■ **EXERCISE INPUTS**
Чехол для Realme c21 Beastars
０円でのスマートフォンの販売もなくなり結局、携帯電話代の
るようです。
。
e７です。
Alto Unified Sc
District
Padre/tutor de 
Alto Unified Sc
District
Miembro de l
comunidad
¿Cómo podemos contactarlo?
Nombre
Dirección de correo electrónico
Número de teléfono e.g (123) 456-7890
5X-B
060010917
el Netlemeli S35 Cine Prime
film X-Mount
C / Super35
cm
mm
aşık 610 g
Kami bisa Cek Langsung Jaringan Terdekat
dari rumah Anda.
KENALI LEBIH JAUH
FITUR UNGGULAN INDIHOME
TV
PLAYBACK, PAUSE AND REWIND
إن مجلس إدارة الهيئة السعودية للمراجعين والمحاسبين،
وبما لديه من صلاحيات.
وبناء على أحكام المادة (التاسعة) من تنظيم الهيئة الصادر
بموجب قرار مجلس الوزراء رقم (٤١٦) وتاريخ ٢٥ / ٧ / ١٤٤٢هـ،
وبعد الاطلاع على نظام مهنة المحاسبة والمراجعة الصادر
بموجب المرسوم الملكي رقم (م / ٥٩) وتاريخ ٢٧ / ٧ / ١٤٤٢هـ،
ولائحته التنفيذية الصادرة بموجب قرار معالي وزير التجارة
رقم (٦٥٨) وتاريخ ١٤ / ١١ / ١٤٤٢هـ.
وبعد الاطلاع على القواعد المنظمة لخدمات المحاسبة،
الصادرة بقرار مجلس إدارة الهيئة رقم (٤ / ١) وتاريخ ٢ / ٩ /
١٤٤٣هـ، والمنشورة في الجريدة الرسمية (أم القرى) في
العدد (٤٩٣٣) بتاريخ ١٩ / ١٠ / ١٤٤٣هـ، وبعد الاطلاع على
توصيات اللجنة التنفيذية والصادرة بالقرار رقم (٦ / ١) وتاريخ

■ **THE TASK**
Working from the material above, retype it in its entirety without change.

■ **ANSWER AREA**
Чехол для Realme c21 Beastars
０円でのスマートフォンの販売もなくなり結局、携帯電話代の
るようです。
。
e７です。
Alto Unified Sc
District
Padre/tutor de 
Alto Unified Sc
District
Miembro de l
comunidad
¿Cómo podemos contactarlo?
Nombre
Dirección de correo electrónico
Número de teléfono e.g (123) 456-7890
5X-B
060010917
el Netlemeli S35 Cine Prime
film X-Mount
C / Super35
cm
mm
aşık 610 g
Kami bisa Cek Langsung Jaringan Terdekat
dari rumah Anda.
KENALI LEBIH JAUH
FITUR UNGGULAN INDIHOME
TV
PLAYBACK, PAUSE AND REWIND
إن مجلس إدارة الهيئة السعودية للمراجعين والمحاسبين،
وبما لديه من صلاحيات.
وبناء على أحكام المادة (التاسعة) من تنظيم الهيئة الصادر
بموجب قرار مجلس الوزراء رقم (٤١٦) وتاريخ ٢٥ / ٧ / ١٤٤٢هـ،
وبعد الاطلاع على نظام مهنة المحاسبة والمراجعة الصادر
بموجب المرسوم الملكي رقم (م / ٥٩) وتاريخ ٢٧ / ٧ / ١٤٤٢هـ،
ولائحته التنفيذية الصادرة بموجب قرار معالي وزير التجارة
رقم (٦٥٨) وتاريخ ١٤ / ١١ / ١٤٤٢هـ.
وبعد الاطلاع على القواعد المنظمة لخدمات المحاسبة،
الصادرة بقرار مجلس إدارة الهيئة رقم (٤ / ١) وتاريخ ٢ / ٩ /
١٤٤٣هـ، والمنشورة في الجريدة الرسمية (أم القرى) في
العدد (٤٩٣٣) بتاريخ ١٩ / ١٠ / ١٤٤٣هـ، وبعد الاطلاع على
توصيات اللجنة التنفيذية والصادرة بالقرار رقم (٦ / ١) وتاريخ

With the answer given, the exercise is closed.